Football failed, so he's giving baseball a shot.

When one sport doesn't work out, just try another one.

That is exactly what college football legend and former NFL quarterback Tim Tebow has decided to do. ESPN's Adam Schefter reported Tebow would be pursuing a career in professional baseball and will be working out in front of MLB teams later this month.

For the past year, Tebow has put his NFL dreams on hold and possibly behind him. He has been working on his baseball skills -- hitting and fielding. Maybe he will receive interest, because apparently he was good.

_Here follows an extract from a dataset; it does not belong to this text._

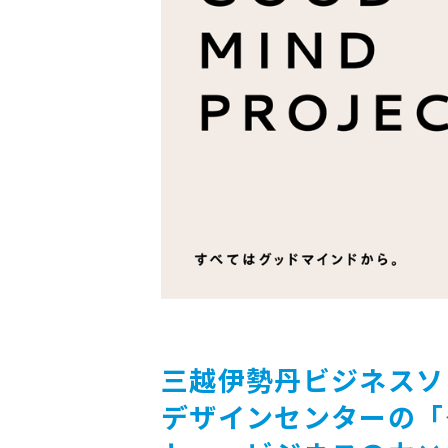
三越伊勢丹ビジネスソ
デザインセンターの「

Tebow last played ball as a junior in high school in 2005 and was named All-State in Florida as he hit .494. A left fielder at the time, Tebow likely would have been selected by the Los Angeles Angels of Anaheim had he filled out the information card they sent him.

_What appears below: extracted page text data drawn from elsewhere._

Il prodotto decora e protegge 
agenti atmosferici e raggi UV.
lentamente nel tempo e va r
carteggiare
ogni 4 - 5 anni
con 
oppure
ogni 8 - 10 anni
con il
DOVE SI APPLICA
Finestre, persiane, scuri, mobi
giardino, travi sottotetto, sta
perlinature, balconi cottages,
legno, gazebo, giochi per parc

But instead he enrolled at the University of Florida for the spring 2006 semester, preventing him from playing baseball.

The 2007 Heisman Trophy winning quarterback had not played in an NFL game since 2012 and, most recently, he was cut by the Philadelphia Eagles last preseason.

Tebow's style of play was better suited for college football than the NFL, given his willingness to run and lack of an accurate throwing arm.

Football did not work out for Tebow, so he is essentially just switching majors to something else he enjoyed success with in the past. He realized there was no hope of landing a job with his degree, so he decided to go for something a little more realistic.

A left-handed thrower, Tebow is limited on the diamond defensively. The outfield (left field) seems like the likely destination. But given his frame and strength, perhaps someone gives him a chance at first base.

Set to turn 29 this month, Tebow is at an age where baseball players tend to peak. Even if he has the talent, regression may set in and prevent him from achieving his dreams.

Still, this seems like easy money for a minor league baseball team. Tebow brings media with him everywhere he goes and minor league teams love attention. MLB teams also love attention so even if it is a publicity stunt for them, it would not be shocking to see a team give him a minor league deal.